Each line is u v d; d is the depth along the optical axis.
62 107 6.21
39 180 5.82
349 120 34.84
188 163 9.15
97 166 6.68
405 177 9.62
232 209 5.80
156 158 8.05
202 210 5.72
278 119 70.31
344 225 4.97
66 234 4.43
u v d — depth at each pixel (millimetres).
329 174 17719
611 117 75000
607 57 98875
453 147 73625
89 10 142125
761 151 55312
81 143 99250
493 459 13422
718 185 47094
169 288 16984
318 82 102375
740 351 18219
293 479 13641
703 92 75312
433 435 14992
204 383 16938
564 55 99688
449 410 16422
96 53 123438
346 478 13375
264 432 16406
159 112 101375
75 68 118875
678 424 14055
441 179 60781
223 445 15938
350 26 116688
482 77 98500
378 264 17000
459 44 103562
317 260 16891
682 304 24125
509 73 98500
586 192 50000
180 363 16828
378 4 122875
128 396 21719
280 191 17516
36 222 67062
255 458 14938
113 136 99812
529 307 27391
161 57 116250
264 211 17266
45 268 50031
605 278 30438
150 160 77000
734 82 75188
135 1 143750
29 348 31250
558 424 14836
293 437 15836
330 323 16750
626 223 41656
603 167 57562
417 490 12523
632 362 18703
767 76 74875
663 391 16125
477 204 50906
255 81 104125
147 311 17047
########
### Aim of the task
Please let your answer be exactly the lines from the one holding "255 458 14938" through the last line of the entries above, both ends included.

### Task answer
255 458 14938
113 136 99812
529 307 27391
161 57 116250
264 211 17266
45 268 50031
605 278 30438
150 160 77000
734 82 75188
135 1 143750
29 348 31250
558 424 14836
293 437 15836
330 323 16750
626 223 41656
603 167 57562
417 490 12523
632 362 18703
767 76 74875
663 391 16125
477 204 50906
255 81 104125
147 311 17047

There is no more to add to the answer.